SFGate. November 7, 2013. Two Peninsula representatives Thursday became the first members of Congress to weigh in on the crisis facing City College of San Francisco, whose accreditation is to be revoked next summer.
"This institution cannot be shut down," Rep.Jackie Speier, D-Hillsborough, declared as she and Rep. Anna Eshoo, D-Palo Alto, joined hundreds of faculty, students and politicians who packed an auditorium on the Phelan Avenue campus to say the accrediting commission must be stopped.
They expressed support for a lawsuit filed Thursday against the Accrediting Commission for Community and Junior Colleges - the third since August - seeking to invalidate its ruling on City College.

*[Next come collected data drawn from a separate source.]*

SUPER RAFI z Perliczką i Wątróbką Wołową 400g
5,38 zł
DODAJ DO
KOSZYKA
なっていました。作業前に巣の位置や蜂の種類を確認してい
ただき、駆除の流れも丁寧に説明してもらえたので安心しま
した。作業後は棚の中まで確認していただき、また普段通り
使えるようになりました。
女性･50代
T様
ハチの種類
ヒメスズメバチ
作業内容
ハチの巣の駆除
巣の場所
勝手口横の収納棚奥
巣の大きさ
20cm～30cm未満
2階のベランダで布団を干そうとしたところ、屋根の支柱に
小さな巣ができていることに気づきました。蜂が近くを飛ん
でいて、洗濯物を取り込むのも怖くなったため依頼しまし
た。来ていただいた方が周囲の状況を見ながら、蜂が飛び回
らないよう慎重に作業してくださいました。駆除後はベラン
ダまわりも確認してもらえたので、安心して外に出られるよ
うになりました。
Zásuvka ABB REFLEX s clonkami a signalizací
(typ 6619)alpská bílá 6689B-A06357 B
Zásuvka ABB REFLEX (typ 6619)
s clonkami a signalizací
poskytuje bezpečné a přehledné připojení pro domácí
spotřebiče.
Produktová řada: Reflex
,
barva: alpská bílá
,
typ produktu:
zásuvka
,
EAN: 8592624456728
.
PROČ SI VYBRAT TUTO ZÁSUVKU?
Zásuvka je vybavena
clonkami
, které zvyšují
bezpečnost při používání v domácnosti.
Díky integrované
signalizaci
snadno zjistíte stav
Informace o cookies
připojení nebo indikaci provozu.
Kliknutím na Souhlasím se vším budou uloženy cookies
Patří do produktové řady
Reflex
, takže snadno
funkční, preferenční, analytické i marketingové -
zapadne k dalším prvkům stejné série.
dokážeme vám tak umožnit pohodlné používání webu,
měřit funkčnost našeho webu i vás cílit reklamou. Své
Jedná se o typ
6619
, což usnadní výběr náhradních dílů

The suit is from the "Save City College Coalition" of students and employees. The earlier suits - from the city of San Francisco and the California Federation of Teachers - are also seeking to invalidate the ruling.
"We hope that one of the three lawsuits would stop this bad dream - this nightmare that would have City College close," Speier told the crowd.
She and Eshoo criticized the commission for what they said was its record of sanctioning colleges at a far higher rate than similar commissions around the country.
They also cited an Aug. 13 reprimand by the U.S. Department of Education, which oversees the commission. It identified problems ranging from too few teachers on the commission's evaluation team for City College, to the appearance of a conflict of interest when it appointed the husband of its president, Barbara Beno, to the evaluation team.
The accrediting commission is a private, nonprofit agency that must follow federal guidelines in its role as the arbiter of quality for California's 112 community colleges.
"Reports of bad record-keeping and conflicts of interest - these have fueled my concerns," Eshoo said. "I want to hear how the system can be made better."
Beno was not at the forum, but responded by e-mail when contacted by The Chronicle.
"Attacks against the Accrediting Commission for Community and Junior College and its work to ensure quality education are disheartening to the evaluation teams who volunteer their time for peer reviews each year," she said. "The Commission is confident that all City College of San Francisco supporters share the belief that the students and residents of San Francisco deserve an institution that meets standards of quality met by 111 other public community colleges in California."
The commission placed City College in the most severe sanction, "show cause," in July 2012, citing an array of problems in governance and finance. A year later, the commission said the college had failed to fix all of its problems and would lose its accreditation in July 2014. Without it, the college would close.
Speier said she had invited Beno to participate in Thursday's event, billed as a forum for understanding how college accreditation works in the state.
"Dr. Beno declined our request to participate," she told the booing audience. "Her lack of responsiveness is emblematic of the problem."
Among the 11 people on stage were state senators Tom Ammiano, D-San Francisco, andJim Beall, D-San Jose, who promised to pursue legislation to overturn a law designating the Accrediting Commission for Community and Junior Colleges as the only agency able to accredit California colleges.
In August, Beall and Sen. Jim Nielsen, R-Gerber (Tehama County), persuaded a state audit committee to investigate the college accrediting system in the state.
"We need a fair and, most importantly, a transparent system," Beall said Thursday.
Chancellor speaks out
Also on stage was Ron Galatolo, chancellor of the San Mateo Community College District, the state's only college district leader to speak out against the accrediting commission, though he said many others have told him they wish they could.
"Some would say I probably should have my head examined, since I'm going through (accrediting) review right now," Galatolo said. "But this is the right thing to do."
He made the audience laugh and applaud by mocking the commission's reasons for yanking City College's accreditation.
"They say City College should be closed forever because they did not develop - and this is a quote - 'a strategy for fully implementing the existing planning process' " he said to hoots from the crowd.
In the audience, art student Rose Byers, 20, said she had come to the forum to learn more about the accreditation crisis. She's dismayed because students are no longer able to take classes more than once.
"A lot of people want to take the classes over to improve their skills," she said. "That's what I do."